Jadis, les personnes qui consacraient leur temps à réfléchir et à exprimer des théories sur la vie par écrit représentaient une infime partie de la population.

Était-ce mieux ainsi ? Depuis l'avènement du web, tous se mettent à pondre des idées et des opinions par écrit.

Comme le dit, je crois, madame Germain, c'est ce que visaient les bien-pensants, faire communiquer les gens entre eux. Et voici que la société des lettrés se voit envahie par une horde de scripteurs à la plume courte et acérée.

La masse s'exprime, invective, renseigne et révèle la vérité à qui mieux mieux.

On est ici très loin de Voltaire, Balzac ou Malraux. La langue est souvent malmenée, amputée, meurtrie. Les nouveaux participants à cette joute du verbe proclament leur droit à la tribune pour faire entendre leur trop-plein sans se soucier que, du point de vue du lettré, il ne s'agisse la plupart du temps que de borborygmes ou d'éructations plus ou moins fétides. 

Le lettré s'enorgueillit de manier le mot avec élégance et profondeur.
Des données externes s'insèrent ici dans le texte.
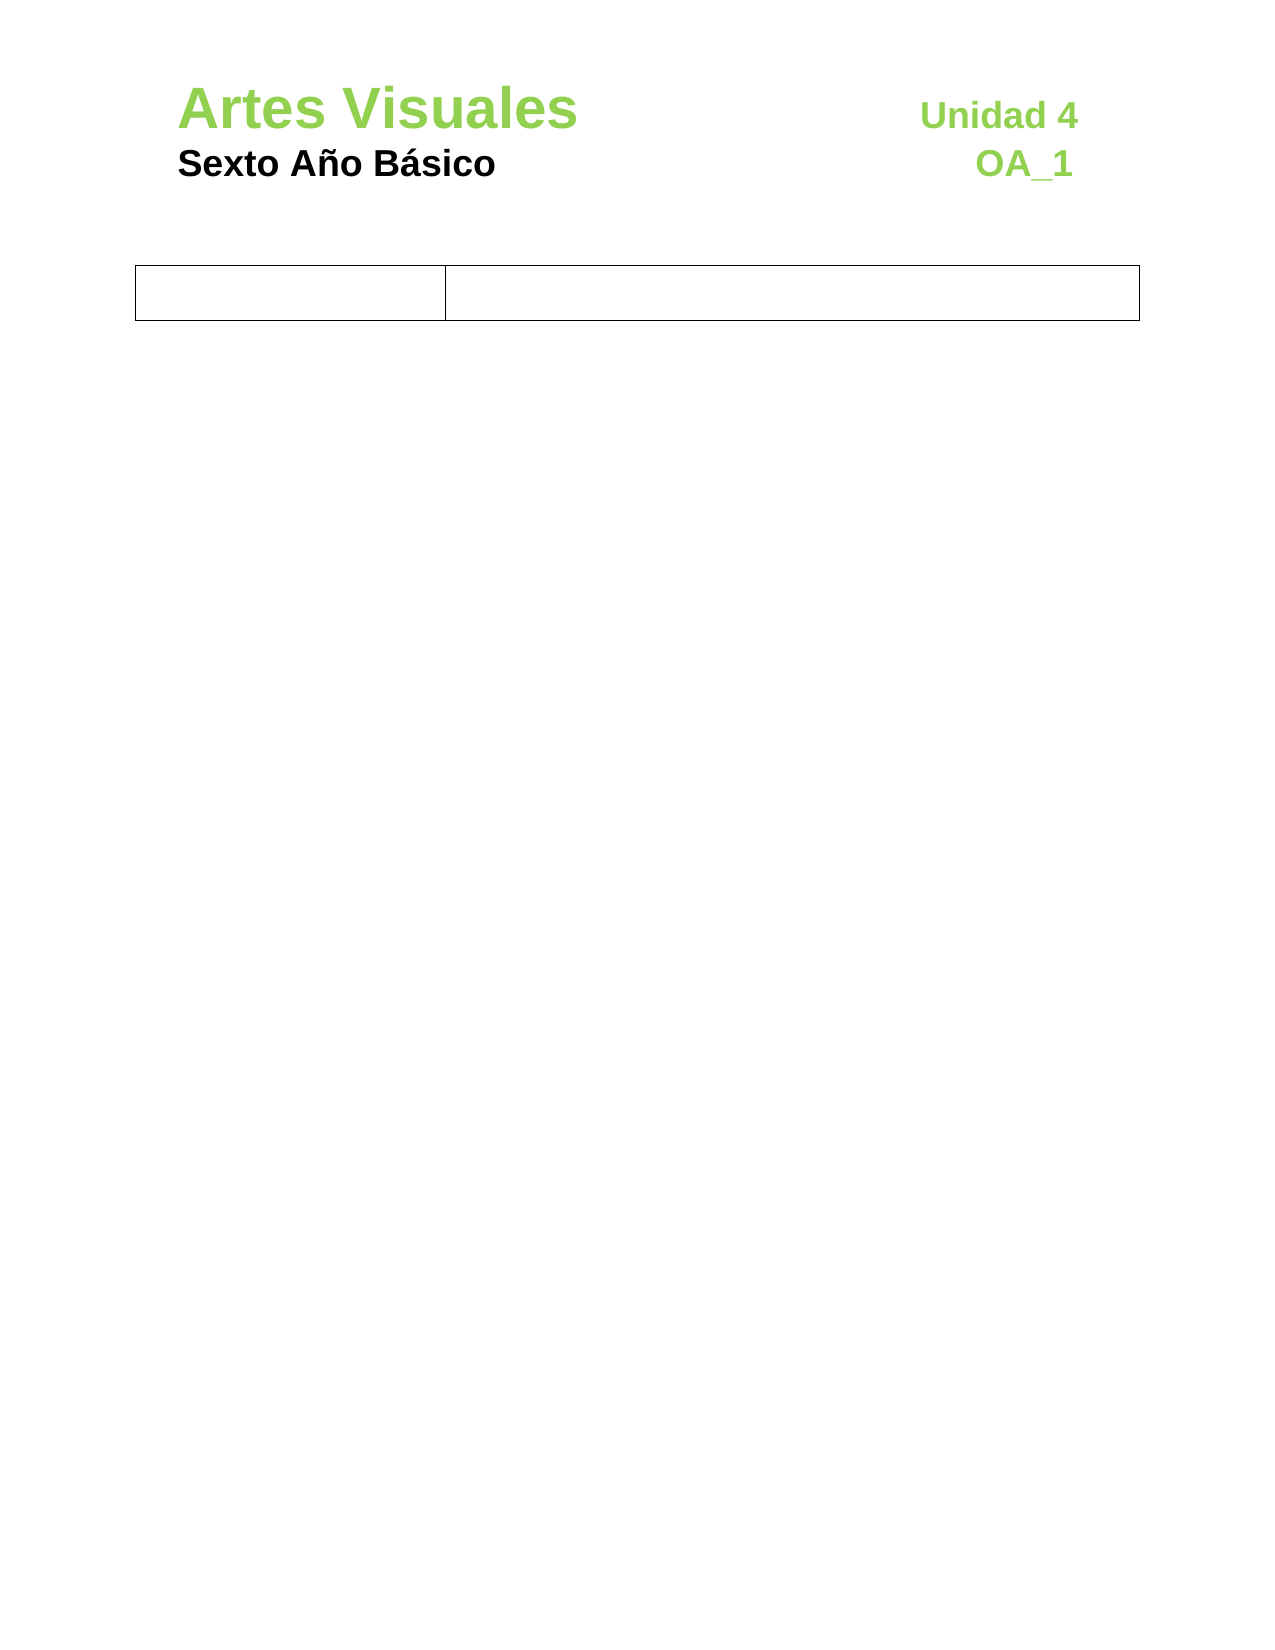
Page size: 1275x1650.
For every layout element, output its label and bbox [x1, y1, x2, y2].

table_cell [136, 266, 445, 320]
table_cell [446, 266, 1139, 320]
Mais qui est donc ce lettré ? S'autoproclame-t-on ou s'agit-il d'avoir été publié ? Quoi qu'il en soit, sa secte est maintenant infiltrée de partout. C'est tout le monde et son voisin qui en font partie, maintenant que la toile sert de piste à la cavalcade verbeuse.

Autour des années 80, on s'est mis à se moquer des gens qui osaient exprimer à voix haute le résultat de leurs réflexions. Ils étaient « songés » disait-on. Mais maintenant que Pierre-Jean-Jacques le fait, pourquoi pas moi ? Où y a d'la gêne, y pas d'plaisir !

Ce melting-pot donne le résultat que l'on ne sait plus se tenir dans le monde du mot écrit. On s'autocongratule, on s'invective, on s'excommunie.

Pas de police pour faire la loi dans ce monde échevelé qui veut exister par le texte. On crie au meurtre de la juste parole. Certains trouvent les moyens de rassembler assez de « contre » pour condamner le malfaisant public. Mais, tout compte fait, c'est l'anarchie. On a véritablement perdu le nord dans cette mer de mots.